A ausência ou carência de formação pedagógica pode levar os professores (licenciandos ou bacharéis) ao desenvolvimento de uma prática que reflete os tempos de estudante, procurando imitar a prática dos mestres que lhes serviram de modelo, reforçando a cultura de uma prática milenar, a do ensino dogmático.

O obstáculo é visto como um conhecimento, uma concepção que resiste tentando se adaptar localmente, modificando-se, otimizando-se num campo reduzido, seguindo-se um processo de acomodação. Assim a adaptação ocorre para um caso específico, em condições especiais ou até únicas (BROUSSEAU, 1976, p.106).

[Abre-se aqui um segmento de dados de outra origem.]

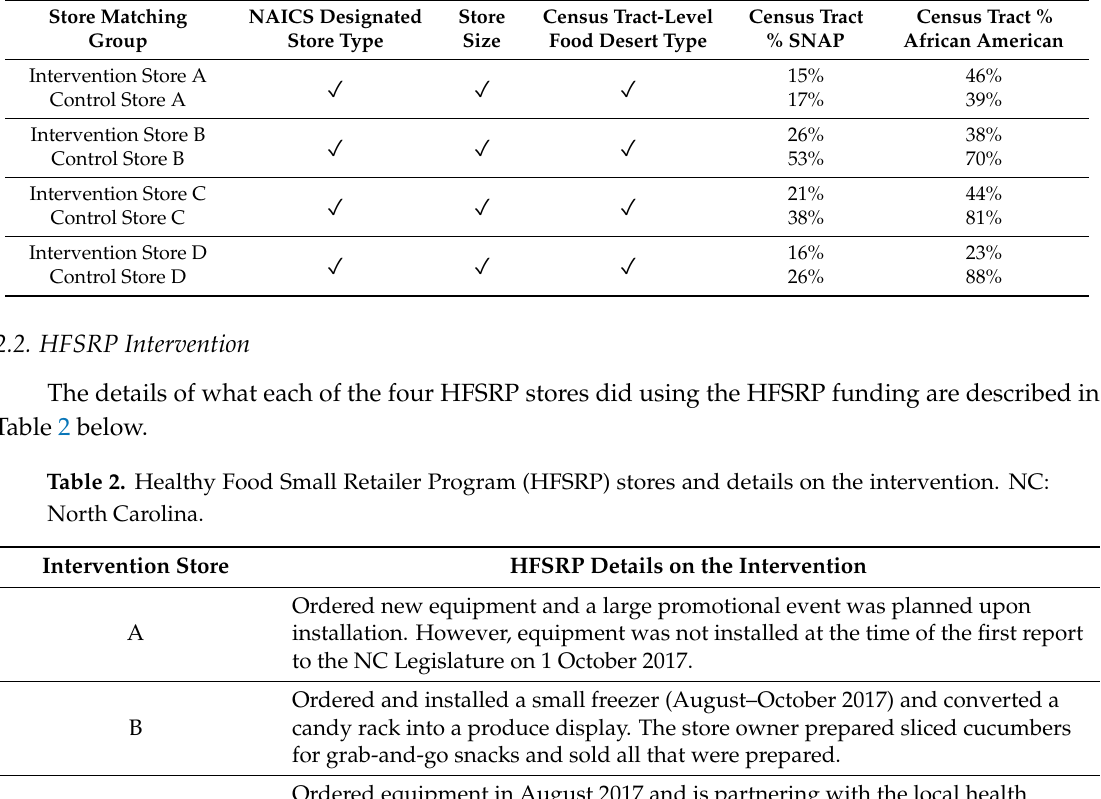
Table 1. Store matching variables for each matched pair of stores included. SNAP: Supplemental Nutrition Assistance Program; NAICS: North American Industry Code Standards.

Ao surgir em novas situações, aparece com elas a necessidade de uma ruptura e de novas adaptações, esse conhecimento passa a ser então um obstáculo, pois o sujeito resiste, defendendo o conhecimento que já

foi consolidado. A aplicação desse conhecimento em outro domínio passa a produzir erros. O obstáculo pode ser manifestado em situações nas quais não é possível o enfrentamento de um problema, pois uma solução adequada não é conhecida.

As rupturas sofridas pelo conhecimento científico ocorrem a partir de dois contextos, quando o conhecimento científico é separado do senso comum, mesmo contraditórios, ou entre duas elaborações científicas. Essas rupturas favorecem a reordenação de teorias que podem ir além de seus pressupostos, introduzindo uma nova racionalidade (BROUSSEAU, 2008).

Segundo Brousseau (2001), os obstáculos podem ser enfrentados de formas, inclusive, antagônicas, ignorando-os ou rejeitando-os; aceitando-os sem reconhecer ou analisando-os em uma parceria com os alunos e reconhecendo-os de forma a superá-los. Nesse aspecto, observa-se a ideia de que o obstáculo não pode ser tratado apenas sob o viés epistemológico ou tão pouco do pedagógico. A aprendizagem apresenta frequentes rupturas, que podem ter origens e formas variadas, saltos informacionais, mudanças na forma de controle, origem ontogenética, a escolha didática ou mesmo uma contingência epistemológica ou cultural.